→ **Document extract**
Sunday, Feb. 1, 2009 | Lindbergh Field’s future is becoming clearer.

A year-long planning effort to decide what the region’s 661-acre international airport should be when it grows up has outlined between $4.8 billion and $13 billion in improvements that could be made in the next two decades.

Immediately, though, only one plan is certain: a $900 million to $1 billion project to add 10 gates at Terminal II, expand airplane overnight parking and double-deck the access road that runs by the terminals. The airport authority believes it can finance the project; construction could begin this year.

For the first time since the failed move to Miramar, a group of regional leaders, led by San Diego Mayor Jerry Sanders, has reached consensus about San Diego’s future airport plans. The other projects won’t be built immediately and may never be. But for now, they help resolve a long-running debate about how to make the most of Lindbergh. Three projects, conceived during the last year, have a longer time horizon and include:

  • A consolidated rental car facility and transit center on the north side of the airport’s runway. The transit center would provide a bus, trolley and Coaster connection to the airport. The car facility would free up bay-front land where individual companies sit today and cut down on congestion on city streets. Passengers returning car rentals would access the airport after exiting the interstate. Today, rental car customers are shuttled from the airport to individual facilities around the harbor.

“It gives us an opportunity to bring people in right off the freeway,” Sanders said. “There’s an immediate impact for people who work in that area or live in that area.”

Timeframe: 2015-2020. Cost: $569 million-$830 million (depending on inflation).

  • Tearing down and replacing the Commuter Terminal and Terminal I, which today services Southwest Airlines, United and Alaska Airlines. As that happened, the transit center would be expanded. Passengers for the new consolidated terminal would check in at the transit center on the runway’s north side and be shuttled to newly built gates on the south side through an underground tunnel. A new, linear terminal design would allow more gates to be built than the airport’s current curved alignment.

Timeframe: 2020-2030. Cost: $1.8 billion-$3.9 billion.

  • Tearing down and replacing Terminal II. The transit center would be expanded again. All passengers would check in there, on the north side, and be shuttled to gates on the runway’s south side. Airport access from Harbor Drive would be eliminated.

Timeframe: 2030+. Cost: $1.6 billion-$7.6 billion.

Collection entries:

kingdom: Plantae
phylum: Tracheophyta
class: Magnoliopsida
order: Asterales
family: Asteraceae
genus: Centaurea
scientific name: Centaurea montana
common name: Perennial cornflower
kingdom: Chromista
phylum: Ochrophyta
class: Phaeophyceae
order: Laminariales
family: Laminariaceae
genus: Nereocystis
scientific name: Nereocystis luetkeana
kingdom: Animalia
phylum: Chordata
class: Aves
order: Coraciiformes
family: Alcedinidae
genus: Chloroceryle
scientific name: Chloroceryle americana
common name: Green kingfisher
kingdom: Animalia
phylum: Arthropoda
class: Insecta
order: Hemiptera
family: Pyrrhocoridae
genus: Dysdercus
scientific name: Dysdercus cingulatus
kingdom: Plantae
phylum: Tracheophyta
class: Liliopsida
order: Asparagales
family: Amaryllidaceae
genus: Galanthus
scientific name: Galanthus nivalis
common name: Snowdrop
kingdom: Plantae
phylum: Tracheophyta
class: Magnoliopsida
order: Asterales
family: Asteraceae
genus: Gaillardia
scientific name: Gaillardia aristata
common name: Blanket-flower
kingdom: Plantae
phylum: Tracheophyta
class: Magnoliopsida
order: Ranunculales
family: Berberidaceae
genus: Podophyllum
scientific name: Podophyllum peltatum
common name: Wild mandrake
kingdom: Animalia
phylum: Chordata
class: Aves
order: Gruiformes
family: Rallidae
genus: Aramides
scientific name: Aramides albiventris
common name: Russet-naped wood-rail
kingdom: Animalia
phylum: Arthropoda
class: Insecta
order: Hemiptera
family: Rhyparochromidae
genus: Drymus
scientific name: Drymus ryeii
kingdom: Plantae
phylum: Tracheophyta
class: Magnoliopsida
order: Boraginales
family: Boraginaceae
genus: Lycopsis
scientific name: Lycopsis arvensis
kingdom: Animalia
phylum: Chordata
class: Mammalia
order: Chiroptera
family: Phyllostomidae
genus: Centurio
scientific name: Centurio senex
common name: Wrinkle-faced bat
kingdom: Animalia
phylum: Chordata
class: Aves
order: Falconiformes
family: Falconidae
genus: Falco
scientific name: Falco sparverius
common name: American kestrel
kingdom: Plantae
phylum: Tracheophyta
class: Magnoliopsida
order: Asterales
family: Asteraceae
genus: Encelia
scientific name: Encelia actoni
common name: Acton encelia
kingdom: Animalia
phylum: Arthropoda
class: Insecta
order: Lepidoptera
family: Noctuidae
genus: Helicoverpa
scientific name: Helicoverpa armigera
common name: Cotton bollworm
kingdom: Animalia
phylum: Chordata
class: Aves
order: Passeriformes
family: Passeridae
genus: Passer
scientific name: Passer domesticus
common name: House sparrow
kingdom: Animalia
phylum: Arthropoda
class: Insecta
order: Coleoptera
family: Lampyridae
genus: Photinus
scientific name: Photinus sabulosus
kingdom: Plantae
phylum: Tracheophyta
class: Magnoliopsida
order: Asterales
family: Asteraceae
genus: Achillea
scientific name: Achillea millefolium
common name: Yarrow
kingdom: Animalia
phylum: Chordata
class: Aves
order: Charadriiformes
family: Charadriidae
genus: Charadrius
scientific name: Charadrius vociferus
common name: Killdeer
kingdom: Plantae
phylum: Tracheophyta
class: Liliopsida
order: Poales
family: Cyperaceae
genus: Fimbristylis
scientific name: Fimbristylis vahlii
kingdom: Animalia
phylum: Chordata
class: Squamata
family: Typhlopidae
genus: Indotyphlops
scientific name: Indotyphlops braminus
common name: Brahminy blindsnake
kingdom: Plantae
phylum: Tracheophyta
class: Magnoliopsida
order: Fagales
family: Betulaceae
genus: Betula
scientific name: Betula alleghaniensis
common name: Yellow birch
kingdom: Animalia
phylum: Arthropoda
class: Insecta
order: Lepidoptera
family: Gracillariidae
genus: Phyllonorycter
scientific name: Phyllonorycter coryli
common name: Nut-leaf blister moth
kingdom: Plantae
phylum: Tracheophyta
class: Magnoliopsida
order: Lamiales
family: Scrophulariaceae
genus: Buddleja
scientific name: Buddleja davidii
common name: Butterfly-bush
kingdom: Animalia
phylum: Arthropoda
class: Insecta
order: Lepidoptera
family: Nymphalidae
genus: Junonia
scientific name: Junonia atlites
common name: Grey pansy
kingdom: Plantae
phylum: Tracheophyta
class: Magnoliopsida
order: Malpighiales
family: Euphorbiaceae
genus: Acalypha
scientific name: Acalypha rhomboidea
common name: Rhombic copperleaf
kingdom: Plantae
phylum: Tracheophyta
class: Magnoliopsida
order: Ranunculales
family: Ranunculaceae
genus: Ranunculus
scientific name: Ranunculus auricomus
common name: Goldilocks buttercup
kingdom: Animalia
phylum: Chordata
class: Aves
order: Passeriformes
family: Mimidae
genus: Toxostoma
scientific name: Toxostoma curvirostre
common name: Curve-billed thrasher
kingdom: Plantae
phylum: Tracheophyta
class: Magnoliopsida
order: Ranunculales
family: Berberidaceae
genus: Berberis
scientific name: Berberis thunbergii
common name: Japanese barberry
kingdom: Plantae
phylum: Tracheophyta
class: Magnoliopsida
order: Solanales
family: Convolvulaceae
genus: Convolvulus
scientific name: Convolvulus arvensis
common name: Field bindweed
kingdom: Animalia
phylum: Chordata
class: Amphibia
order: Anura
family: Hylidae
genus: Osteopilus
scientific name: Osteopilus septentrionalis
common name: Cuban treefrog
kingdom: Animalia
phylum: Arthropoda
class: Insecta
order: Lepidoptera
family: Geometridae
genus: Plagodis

→ **Problems and tasks**
• a. Translate this sentence from the Lindbergh Field article into Spanish: "The transit center would provide a bus, trolley and Coaster connection to the airport."
• b. Answer these questions using the Lindbergh Field article:
(i) How many acres does the region's international airport cover?
(ii) Who leads the group of regional leaders that reached consensus on the airport plans?
(iii) What timeframe is given for tearing down and replacing Terminal II?
These collection entries were drawn from a separate source.

→ **The results**
• a. El centro de tránsito proporcionaría una conexión de autobús, tranvía y Coaster con el aeropuerto.

• b.
(i) 661 acres.
(ii) San Diego Mayor Jerry Sanders.
(iii) 2030+.